O Fidesz está suspenso do grupo de centro-direita europeu desde março do ano passado. Na quarta-feira, o presidente do PPE publicou um vídeo (inicialmente, foi uma carta ao partido) onde criticava a concentração de poder nas mãos de Orbán, dizendo que a crise provocada pelo coronavírus não podia servir para estender o seu «poder sobre os cidadãos» e até apontou o dedo a quem não quis expulsar o partido do primeiro-ministro húngaro. 

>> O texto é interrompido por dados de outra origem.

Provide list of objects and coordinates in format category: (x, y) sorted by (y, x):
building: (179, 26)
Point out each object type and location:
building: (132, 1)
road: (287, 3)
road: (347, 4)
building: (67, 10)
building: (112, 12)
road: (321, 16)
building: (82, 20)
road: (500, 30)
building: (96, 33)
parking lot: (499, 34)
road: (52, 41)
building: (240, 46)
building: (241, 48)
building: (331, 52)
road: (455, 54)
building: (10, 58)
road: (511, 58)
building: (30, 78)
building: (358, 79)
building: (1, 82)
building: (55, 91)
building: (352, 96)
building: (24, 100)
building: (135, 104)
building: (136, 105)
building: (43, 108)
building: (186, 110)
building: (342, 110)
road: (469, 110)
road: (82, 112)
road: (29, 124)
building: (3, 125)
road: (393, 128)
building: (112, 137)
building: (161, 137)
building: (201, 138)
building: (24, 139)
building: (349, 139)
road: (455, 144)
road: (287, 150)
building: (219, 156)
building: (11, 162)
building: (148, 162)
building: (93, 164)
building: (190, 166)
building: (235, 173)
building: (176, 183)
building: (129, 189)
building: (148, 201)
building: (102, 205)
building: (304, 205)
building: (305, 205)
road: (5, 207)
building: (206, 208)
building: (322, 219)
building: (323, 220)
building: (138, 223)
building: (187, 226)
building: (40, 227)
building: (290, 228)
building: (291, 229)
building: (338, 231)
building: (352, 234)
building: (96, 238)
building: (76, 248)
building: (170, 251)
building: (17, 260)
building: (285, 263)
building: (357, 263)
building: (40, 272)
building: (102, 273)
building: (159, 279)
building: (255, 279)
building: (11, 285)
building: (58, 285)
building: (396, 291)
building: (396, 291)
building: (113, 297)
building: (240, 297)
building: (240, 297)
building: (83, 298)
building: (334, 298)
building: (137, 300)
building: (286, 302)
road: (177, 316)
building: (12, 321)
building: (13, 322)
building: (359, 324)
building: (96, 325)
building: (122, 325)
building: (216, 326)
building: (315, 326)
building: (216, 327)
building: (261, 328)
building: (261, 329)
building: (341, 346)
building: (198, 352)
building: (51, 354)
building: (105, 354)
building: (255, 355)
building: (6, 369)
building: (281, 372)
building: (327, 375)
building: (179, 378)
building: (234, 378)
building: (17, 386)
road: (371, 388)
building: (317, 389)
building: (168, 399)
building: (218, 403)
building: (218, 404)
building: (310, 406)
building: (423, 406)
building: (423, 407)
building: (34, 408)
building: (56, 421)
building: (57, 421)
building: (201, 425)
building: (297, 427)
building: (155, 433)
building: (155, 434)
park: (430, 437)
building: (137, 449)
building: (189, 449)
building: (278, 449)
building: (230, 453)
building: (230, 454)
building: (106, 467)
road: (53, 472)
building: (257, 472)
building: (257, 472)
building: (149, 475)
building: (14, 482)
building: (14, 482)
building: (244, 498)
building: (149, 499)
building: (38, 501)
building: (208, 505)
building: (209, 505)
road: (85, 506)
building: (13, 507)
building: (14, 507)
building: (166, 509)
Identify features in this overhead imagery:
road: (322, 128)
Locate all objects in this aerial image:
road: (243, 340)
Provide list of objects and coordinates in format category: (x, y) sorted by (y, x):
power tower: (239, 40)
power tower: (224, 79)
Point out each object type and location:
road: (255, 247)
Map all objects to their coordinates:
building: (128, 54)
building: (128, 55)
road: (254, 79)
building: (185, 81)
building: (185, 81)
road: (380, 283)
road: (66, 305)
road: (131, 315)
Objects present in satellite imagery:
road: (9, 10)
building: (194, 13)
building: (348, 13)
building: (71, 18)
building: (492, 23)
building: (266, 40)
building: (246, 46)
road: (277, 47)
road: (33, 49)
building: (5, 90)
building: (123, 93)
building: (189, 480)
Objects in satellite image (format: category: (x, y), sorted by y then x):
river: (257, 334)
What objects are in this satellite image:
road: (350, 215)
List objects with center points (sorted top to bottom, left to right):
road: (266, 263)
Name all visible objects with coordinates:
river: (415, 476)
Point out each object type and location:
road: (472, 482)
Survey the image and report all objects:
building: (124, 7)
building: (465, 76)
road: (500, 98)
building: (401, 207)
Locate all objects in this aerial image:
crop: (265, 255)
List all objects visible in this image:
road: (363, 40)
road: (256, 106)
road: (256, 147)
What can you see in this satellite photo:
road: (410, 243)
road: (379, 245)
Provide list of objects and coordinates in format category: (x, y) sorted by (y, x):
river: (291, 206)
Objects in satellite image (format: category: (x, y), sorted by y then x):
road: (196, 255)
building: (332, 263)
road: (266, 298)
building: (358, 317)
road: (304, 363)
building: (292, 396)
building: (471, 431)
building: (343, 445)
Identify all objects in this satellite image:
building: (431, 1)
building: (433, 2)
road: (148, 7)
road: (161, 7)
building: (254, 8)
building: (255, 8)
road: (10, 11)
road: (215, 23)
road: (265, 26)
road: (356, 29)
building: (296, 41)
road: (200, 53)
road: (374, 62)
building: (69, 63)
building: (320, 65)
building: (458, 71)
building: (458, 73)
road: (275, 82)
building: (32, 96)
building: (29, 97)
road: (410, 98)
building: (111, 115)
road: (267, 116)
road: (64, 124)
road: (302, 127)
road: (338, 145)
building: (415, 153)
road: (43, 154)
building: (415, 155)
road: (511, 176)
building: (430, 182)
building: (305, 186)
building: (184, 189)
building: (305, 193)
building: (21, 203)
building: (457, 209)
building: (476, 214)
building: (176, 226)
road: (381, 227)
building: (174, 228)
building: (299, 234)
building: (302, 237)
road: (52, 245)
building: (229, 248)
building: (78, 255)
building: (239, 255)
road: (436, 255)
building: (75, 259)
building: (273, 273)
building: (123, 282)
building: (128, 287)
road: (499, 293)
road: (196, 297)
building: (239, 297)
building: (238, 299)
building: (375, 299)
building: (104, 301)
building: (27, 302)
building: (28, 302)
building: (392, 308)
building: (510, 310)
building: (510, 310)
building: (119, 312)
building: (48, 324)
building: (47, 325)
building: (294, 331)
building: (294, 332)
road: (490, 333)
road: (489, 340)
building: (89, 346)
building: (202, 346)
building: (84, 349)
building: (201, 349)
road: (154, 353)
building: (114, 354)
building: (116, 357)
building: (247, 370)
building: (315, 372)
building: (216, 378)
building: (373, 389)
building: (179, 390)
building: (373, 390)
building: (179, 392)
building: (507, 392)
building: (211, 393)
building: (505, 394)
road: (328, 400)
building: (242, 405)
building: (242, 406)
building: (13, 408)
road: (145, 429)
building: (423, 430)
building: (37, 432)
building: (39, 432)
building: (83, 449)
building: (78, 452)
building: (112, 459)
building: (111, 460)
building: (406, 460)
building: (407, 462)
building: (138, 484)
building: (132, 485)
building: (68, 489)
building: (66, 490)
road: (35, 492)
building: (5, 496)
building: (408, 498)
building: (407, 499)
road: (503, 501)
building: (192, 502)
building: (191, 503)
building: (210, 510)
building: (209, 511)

O PSD e o CDS, que integram o PPE, não constam na carta dos 13 que exigem a expulsão do Fidesz. Contactado pelo SOL, o eurodeputado do PSD Paulo Rangel, também vice-presidente do PPE, disse ser a favor da sua expulsão. «Quando, na quarta-feira, veio esse pedido para se assinar uma carta, de partidos que connosco tinham pedido a expulsão, no próprio dia surgiu uma carta do presidente do PPE, Donald Tusk, na qual diz que na primeira oportunidade promoverá a decisão de se passar da suspensão para a expulsão», esclarece Rangel. «Não vamos pedir ao presidente Tusk que faça uma coisa que ele já disse que ia fazer, não faz sentido», conclui.